Goofspiel (also known as The Game of Pure Strategy, GOPS or Psychological Jujitsu) is a card game for two or more players. It was invented by Merrill Flood while at Princeton University in the 1930s, and Alex Randolph describes a similar game as having been popular with the 5th Indian Army during the Second World War.

The game is simple to learn and play, but has some degree of strategic depth. It is commonly used as an example of multi-stage simultaneous move game in game theory and artificial intelligence.

==Game play==
Goofspiel is played with a standard deck of cards. It is typically a two-player game, although more players are possible.

One suit is singled out as the "prizes"; each of the remaining suits becomes a hand for one player, with one suit discarded if there are only two players, or taken from additional decks if there are four or more. The prizes are shuffled and placed between the players with one card turned up.

Play proceeds in a series of rounds. The players make sealed bids for the face-up prize card by selecting a card from their hand (keeping their choice secret from their opponent). Once these cards are selected, they are simultaneously revealed, and the player making the highest bid takes the competition card. The cards are ranked A (low), 2, ..., 10, J, Q, K (high). Rules for ties in the bidding vary, possibilities including the competition card being discarded, or its value split between the tied players (possibly resulting in fractional scores). Some play that the current prize "rolls over" to the next round, so that two or more cards are competed for at once with a single bid card.

The cards used for bidding are discarded, and play continues with a new upturned prize card.

After 13 rounds, there are no remaining cards and the game ends. Typically, players earn points equal to sum of the ranks of cards won (i.e. ace is worth one point, 2 is two points, etc., jack 11, queen 12, and king 13 points). Players may agree upon other scoring schemes.

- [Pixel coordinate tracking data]

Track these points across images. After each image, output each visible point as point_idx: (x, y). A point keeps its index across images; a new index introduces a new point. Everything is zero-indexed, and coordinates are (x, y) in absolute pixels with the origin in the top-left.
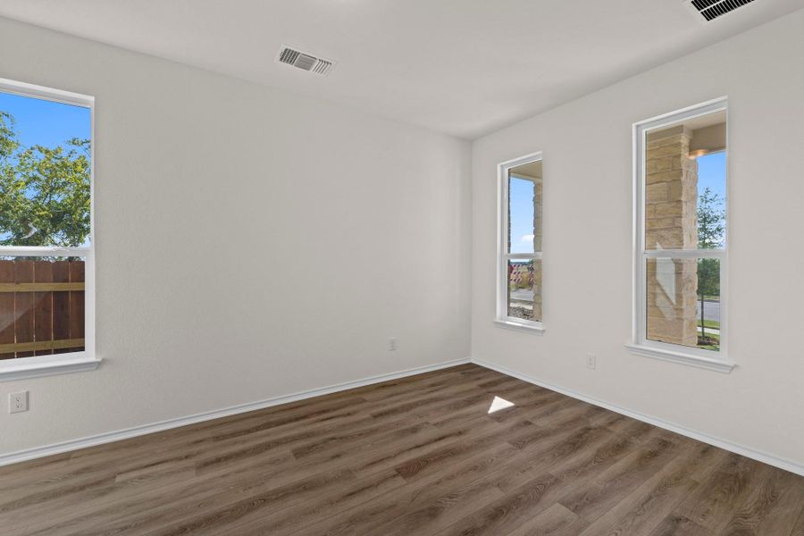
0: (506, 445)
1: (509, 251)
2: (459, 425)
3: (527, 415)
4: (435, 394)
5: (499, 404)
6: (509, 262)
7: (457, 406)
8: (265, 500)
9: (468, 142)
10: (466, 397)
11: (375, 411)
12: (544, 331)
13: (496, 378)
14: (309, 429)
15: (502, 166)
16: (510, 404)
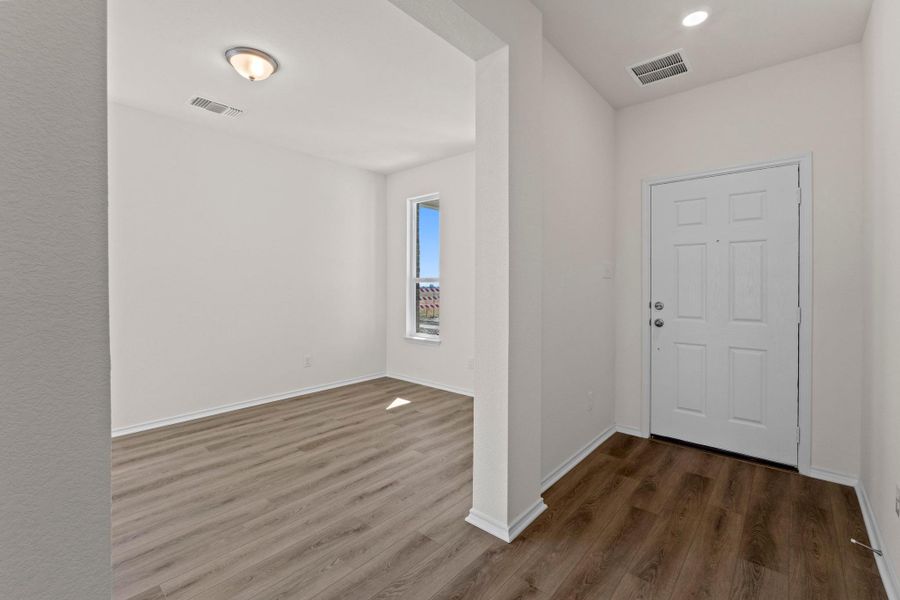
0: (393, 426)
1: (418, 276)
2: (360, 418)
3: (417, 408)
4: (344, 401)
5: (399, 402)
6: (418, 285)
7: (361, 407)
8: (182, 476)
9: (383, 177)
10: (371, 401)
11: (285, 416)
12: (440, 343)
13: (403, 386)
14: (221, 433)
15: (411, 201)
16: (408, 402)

---

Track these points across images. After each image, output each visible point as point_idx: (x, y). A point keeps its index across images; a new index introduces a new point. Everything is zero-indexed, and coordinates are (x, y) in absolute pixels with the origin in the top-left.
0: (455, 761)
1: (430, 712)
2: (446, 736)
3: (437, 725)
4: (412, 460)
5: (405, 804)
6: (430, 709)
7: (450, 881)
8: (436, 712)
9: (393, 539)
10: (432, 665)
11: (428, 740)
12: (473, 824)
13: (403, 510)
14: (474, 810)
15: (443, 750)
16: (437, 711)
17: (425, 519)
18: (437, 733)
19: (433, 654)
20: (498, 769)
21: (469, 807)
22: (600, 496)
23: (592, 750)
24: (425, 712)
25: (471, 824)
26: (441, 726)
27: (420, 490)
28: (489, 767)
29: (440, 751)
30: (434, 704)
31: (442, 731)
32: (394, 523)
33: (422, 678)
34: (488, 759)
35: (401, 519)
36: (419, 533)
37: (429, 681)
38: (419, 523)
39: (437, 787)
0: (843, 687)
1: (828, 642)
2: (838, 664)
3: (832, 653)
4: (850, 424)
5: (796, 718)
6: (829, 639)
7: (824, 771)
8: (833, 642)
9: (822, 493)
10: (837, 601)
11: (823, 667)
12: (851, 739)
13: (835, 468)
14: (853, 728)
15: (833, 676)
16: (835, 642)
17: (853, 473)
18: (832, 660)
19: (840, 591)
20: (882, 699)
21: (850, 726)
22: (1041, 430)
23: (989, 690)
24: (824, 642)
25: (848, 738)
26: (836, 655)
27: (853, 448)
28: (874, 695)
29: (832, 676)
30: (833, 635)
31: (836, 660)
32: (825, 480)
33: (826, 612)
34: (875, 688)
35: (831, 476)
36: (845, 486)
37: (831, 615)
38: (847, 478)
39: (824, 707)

- [Your tasks]
1. According to the passage on Goofspiel, who invented the game?
2. Extend the passage on Goofspiel, picking up right after its final sentence.

- [Results by task]
1. Merrill Flood invented it while at Princeton University in the 1930s.

2.
==Mathematical analysis==
Goofspiel (or variants of it) has been the subject of mathematical study. For example, Sheldon Ross considered the case when one player plays their cards randomly, to determine the best strategy that the other player should use. Using a proof by induction on the number of cards, Ross showed that the optimal strategy for the non-randomizing player is to match the upturned card, i.e. if the upturned card is the Jack, they should play their Jack, etc. In this case, the expected final score is 59½ - 31½, for a 28-point win.

In 2012 Glenn Rhoads and Laurent Bartholdi found a Nash equilibrium in mixed strategies for the game as defined by Ross, where the payoff players maximize is the point difference in scores rather than the probability of winning, using linear and dynamic programming. A Nash equilibrium is a situation in which neither player can expect to improve their results by deviating from their strategy.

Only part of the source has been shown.